The plugin page for the extractor shows a feed of the samples that have been processed by the plugin, as well as the ones that have opted out. If a sample matches any yara rules specified in the RooLoader maco extractor, then the RooLoader extractor should process it. Otherwise, it should opt out. This page also lists the features that can be produced by the extractor. However, this list of features is the full list of features that can be produced by any maco extractor run by the Azul Maco plugin, rather than specifically the features produced by the RooLoader extractor.
Looking at one of the RooLoader samples that was processed by the RooLoader extractor, the relationship graph shows that the RooLoader extractor was able to extract and decrypt the implant payload (hash beginning with 8cc7b7...), which was encrypted with RC4 and compressed with LZNT1. The relationship graph also shows that the same implant was also extracted from another RooLoader sample (hash beginning with 8eef56...), but that in that loader, the implant was compressed with ZLIB instead.
Under the Features tab, selecting the RooLoader extractor tab will display only the features produced by the extractor. It displays the feature names, the value, and the number of binaries in Azul with that feature value. Clicking on those feature counts brings up a list of those binaries, to enable pivoting.

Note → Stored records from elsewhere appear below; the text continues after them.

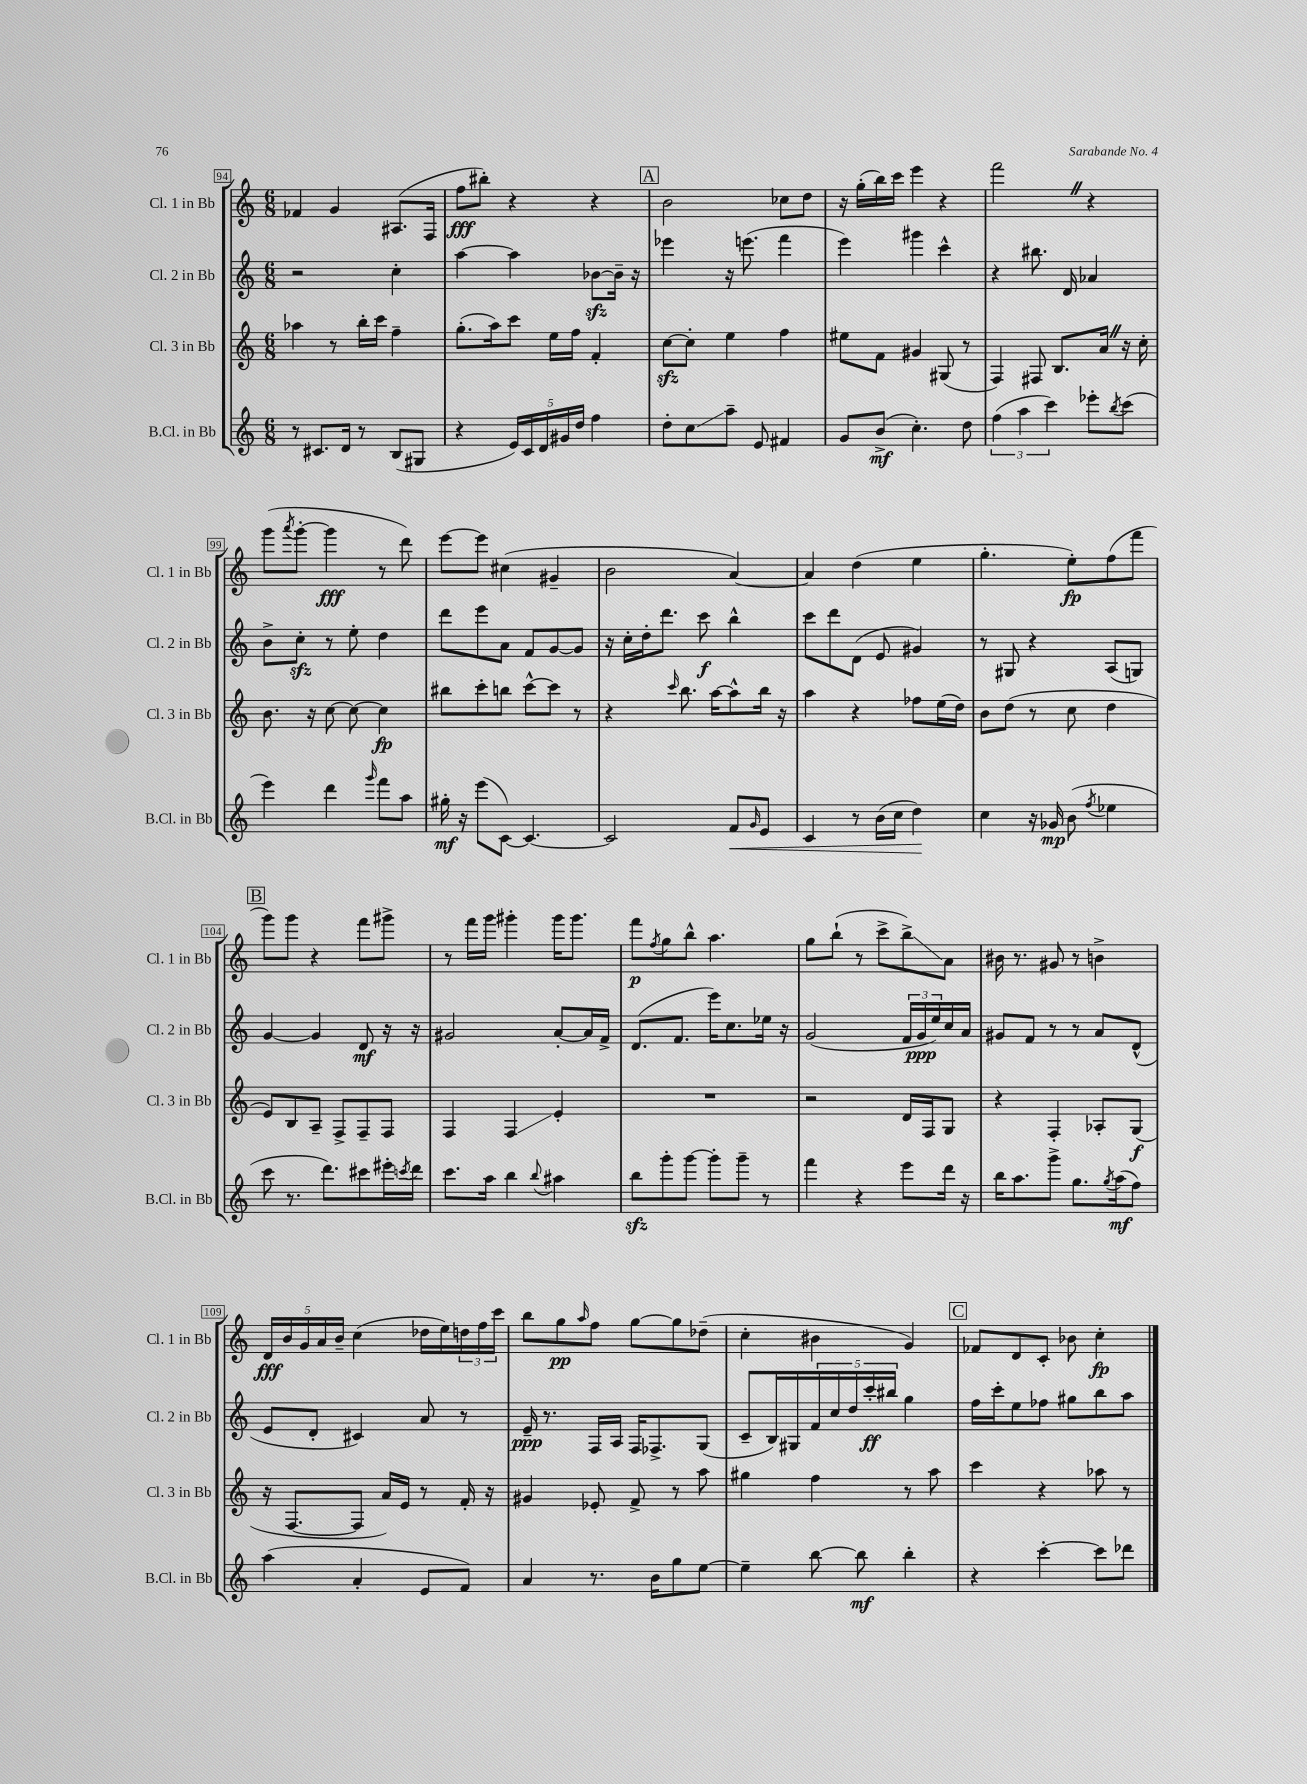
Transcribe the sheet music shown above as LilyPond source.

<<
\new StaffGroup <<
\new Staff = "s0" \with { instrumentName = "Cl. 1 in Bb" shortInstrumentName = "Cl. 1 in Bb" } {
    \clef treble \key c \major \numericTimeSignature \time 6/8
    fes'4 g'4 ais8.( f16 |
    f''8\fff bis''8-.) r4 r4 |
    \mark \markup { \box "A" } b'2 ces''8 d''8 |
    r16 g''16-.( b''16) c'''16 e'''4 r4 |
    f'''2 \once \override BreathingSign.text = \markup { \musicglyph "scripts.caesura.straight" } \breathe r4 |
    g'''8( \acciaccatura { a'''8 } g'''8~-. g'''4\fff r8 d'''8) |
    e'''8~ e'''8 cis''4( gis'4-- |
    b'2 a'4~) |
    a'4 d''4( e''4 |
    g''4.-. e''8-.\fp) f''8( f'''8 |
    \mark \markup { \box "B" } g'''8) g'''8 r4 f'''8 gis'''8-> |
    r8 f'''16 g'''16 gis'''4-. gis'''16 gis'''8. |
    f'''8\p \acciaccatura { f''8 } g''8 b''8-^ a''4. |
    g''8 b''8-!( r8 c'''8-> b''8->\glissando) a'8 |
    bis'16 r8. gis'8 r8 b'4-> |
    \tuplet 5/4 { d'16\fff b'16 g'16 a'16 b'16-- } c''4( des''16 e''16) \tuplet 3/2 { d''16 f''16 c'''16 } |
    b''8 g''8\pp \grace { a''16 } f''8 g''8~ g''8 des''8--( |
    c''4-. bis'4 g'4) |
    \mark \markup { \box "C" } fes'8 d'8 c'8-. bes'8 c''4-.\fp \bar "|." |
}
\new Staff = "s1" \with { instrumentName = "Cl. 2 in Bb" shortInstrumentName = "Cl. 2 in Bb" } {
    \clef treble \key c \major \numericTimeSignature \time 6/8
    r2 c''4-. |
    a''4~ a''4 bes'8~\sfz bes'16-- r16 |
    \mark \markup { \box "A" } ees'''4 r16 e'''8.( f'''4 |
    e'''4) gis'''4 c'''4-^ |
    r4 bis''8. d'16 aes'4 |
    b'8-> c''8-.\sfz r8 e''8-. d''4 |
    d'''8 e'''8 a'8 f'8 g'8~ g'8 |
    r16 c''16-. d''16-. d'''8. c'''8\f b''4-^ |
    c'''8 d'''8 d'8( e'8 gis'4) |
    r8 gis8 r4 a8( g8) |
    \mark \markup { \box "B" } g'4~ g'4 d'8\mf r16 r16 |
    gis'2 a'8~-. a'16 f'16-> |
    d'8.( f'8. e'''16) c''8. ees''16 r16 |
    g'2( \tuplet 3/2 { f'16 g'16\ppp e''16) } c''16 a'16 |
    gis'8 f'8 r8 r8 a'8 d'8-^( |
    e'8 d'8-. cis'4) a'8 r8 |
    e'16--\ppp r8. f16 a16 f16 fes8.-> g8( |
    c'8-- b16) gis16 \tuplet 5/4 { f'16 c''16 d''16 c'''16-.\ff bis''16 } g''4 |
    \mark \markup { \box "C" } f''16 c'''16-. e''8 fes''8 gis''8 b''8 a''8 \bar "|." |
}
\new Staff = "s2" \with { instrumentName = "Cl. 3 in Bb" shortInstrumentName = "Cl. 3 in Bb" } {
    \clef treble \key c \major \numericTimeSignature \time 6/8
    aes''4 r8 b''16-. c'''16 f''4-- |
    g''8.-.( a''16) c'''8 e''16 f''16 f'4-. |
    \mark \markup { \box "A" } c''8~\sfz c''8-. e''4 f''4 |
    eis''8 f'8 gis'4 gis8( r8 |
    f4) fis8 b8. a'16 \once \override BreathingSign.text = \markup { \musicglyph "scripts.caesura.straight" } \breathe r16 c''16-. |
    b'8. r16 c''8~ c''8~ c''4\fp |
    bis''8 c'''8-. b''8 c'''8~-^ c'''8 r8 |
    r4 \grace { c'''16 } b''8. a''16~ a''8-^ b''16 r16 |
    a''4 r4 fes''8 e''16( d''16) |
    b'8 d''8( r8 c''8 d''4 |
    \mark \markup { \box "B" } e'8) b8 a8-- f8-> f8-- f8 |
    f4 f4\glissando e'4-. |
    R2. |
    r2 d'16 f16 g8 |
    r4 f4-. aes8-. g8\f( |
    r16 f8.~ f8 a'16) e'16 r8 f'16-. r16 |
    gis'4 ees'8-. f'8-> r8 a''8 |
    gis''4 f''4 r8 a''8 |
    \mark \markup { \box "C" } c'''4 r4 aes''8 r8 \bar "|." |
}
\new Staff = "s3" \with { instrumentName = "B.Cl. in Bb" shortInstrumentName = "B.Cl. in Bb" } {
    \clef treble \key c \major \numericTimeSignature \time 6/8
    r8 cis'8. d'16 r8 b8( gis8 |
    r4 \tuplet 5/4 { e'16) c'16 d'16 gis'16 d''16 } f''4 |
    \mark \markup { \box "A" } d''8-. c''8\glissando a''8-- e'8 fis'4 |
    g'8 b'8->\mf( c''4.-.) d''8 |
    \tuplet 3/2 { f''4( a''4 c'''4) } ees'''8-. \acciaccatura { b''8 } c'''8( |
    e'''4) d'''4 \grace { g'''16 } f'''8 a''8 |
    gis''16-.\mf r16 e'''8( c'8~) c'4.~ |
    c'2 f'8\< \grace { g'16 } e'8 |
    c'4 r8 b'16( c''16 d''4\!) |
    c''4 r16 ges'16\mp b'8( \acciaccatura { f''8 } ees''4 |
    \mark \markup { \box "B" } c'''8 r8. d'''8.) cis'''8 eis'''16-. \acciaccatura { c'''8 } d'''16 |
    c'''8. a''16 b''4 \appoggiatura { b''8 } ais''4 |
    b''8\sfz g'''8-. g'''8~ g'''8-. g'''8-- r8 |
    f'''4 r4 e'''8 d'''16 r16 |
    b''16 a''8. g'''8-> g''8. \acciaccatura { g''8 } a''16\mf( f''8) |
    a''4( a'4-. e'8 f'8) |
    a'4 r8. b'16 g''8 e''8~ |
    e''4-- b''8~ b''8\mf b''4-. |
    \mark \markup { \box "C" } r4 c'''4~-. c'''8 des'''8 \bar "|." |
}
>>
>>
\layout { \context { \Score currentBarNumber = #94 \override BarNumber.stencil = #(make-stencil-boxer 0.1 0.3 ly:text-interface::print) } }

Clicking on the "+" icon beside each feature name brings up additional information about that feature. Under the connection_c2 feature, it breaks down the C2 value of "tcp://10.0.0.4:12346" into the component parts, to enable pivoting off each component. While this sample is the only binary in Azul with that protocol/host/port combination, the connection_c2 page reveals that there are two other binaries in Azul with the same host ip.
The report text can be viewed under the Data tab.